• Records in a dataset
-- Opening Marker --
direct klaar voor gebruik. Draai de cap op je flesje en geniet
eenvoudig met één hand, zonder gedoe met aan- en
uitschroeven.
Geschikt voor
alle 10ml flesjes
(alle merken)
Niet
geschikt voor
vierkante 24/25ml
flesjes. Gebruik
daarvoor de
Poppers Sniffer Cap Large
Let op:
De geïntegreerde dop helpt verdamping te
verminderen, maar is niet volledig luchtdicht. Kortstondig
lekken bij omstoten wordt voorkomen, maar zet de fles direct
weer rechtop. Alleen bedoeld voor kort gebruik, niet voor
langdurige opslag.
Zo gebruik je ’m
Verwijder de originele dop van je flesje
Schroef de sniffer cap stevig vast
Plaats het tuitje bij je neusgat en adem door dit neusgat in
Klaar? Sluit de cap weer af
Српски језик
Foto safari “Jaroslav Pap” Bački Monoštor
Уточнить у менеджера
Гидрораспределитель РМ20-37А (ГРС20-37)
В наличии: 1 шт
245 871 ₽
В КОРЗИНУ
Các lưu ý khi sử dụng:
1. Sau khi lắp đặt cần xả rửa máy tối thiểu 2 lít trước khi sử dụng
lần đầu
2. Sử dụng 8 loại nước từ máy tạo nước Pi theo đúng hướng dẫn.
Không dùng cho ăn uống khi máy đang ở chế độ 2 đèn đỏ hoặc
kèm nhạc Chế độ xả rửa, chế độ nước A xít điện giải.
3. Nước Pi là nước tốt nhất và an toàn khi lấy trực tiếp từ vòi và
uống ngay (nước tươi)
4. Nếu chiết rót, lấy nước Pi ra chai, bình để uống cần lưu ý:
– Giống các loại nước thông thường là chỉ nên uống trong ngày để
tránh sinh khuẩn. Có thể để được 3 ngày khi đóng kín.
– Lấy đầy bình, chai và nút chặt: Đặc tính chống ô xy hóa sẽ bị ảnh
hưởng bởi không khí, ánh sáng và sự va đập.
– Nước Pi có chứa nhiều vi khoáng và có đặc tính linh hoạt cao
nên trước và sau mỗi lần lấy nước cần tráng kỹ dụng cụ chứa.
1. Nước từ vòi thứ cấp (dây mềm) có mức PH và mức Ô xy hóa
-- Closing Marker --
• Assigned task
List every line of the material that contains the string "dụng". Case matters.

• The completed task
Các lưu ý khi sử dụng:
1. Sau khi lắp đặt cần xả rửa máy tối thiểu 2 lít trước khi sử dụng
2. Sử dụng 8 loại nước từ máy tạo nước Pi theo đúng hướng dẫn.
nên trước và sau mỗi lần lấy nước cần tráng kỹ dụng cụ chứa.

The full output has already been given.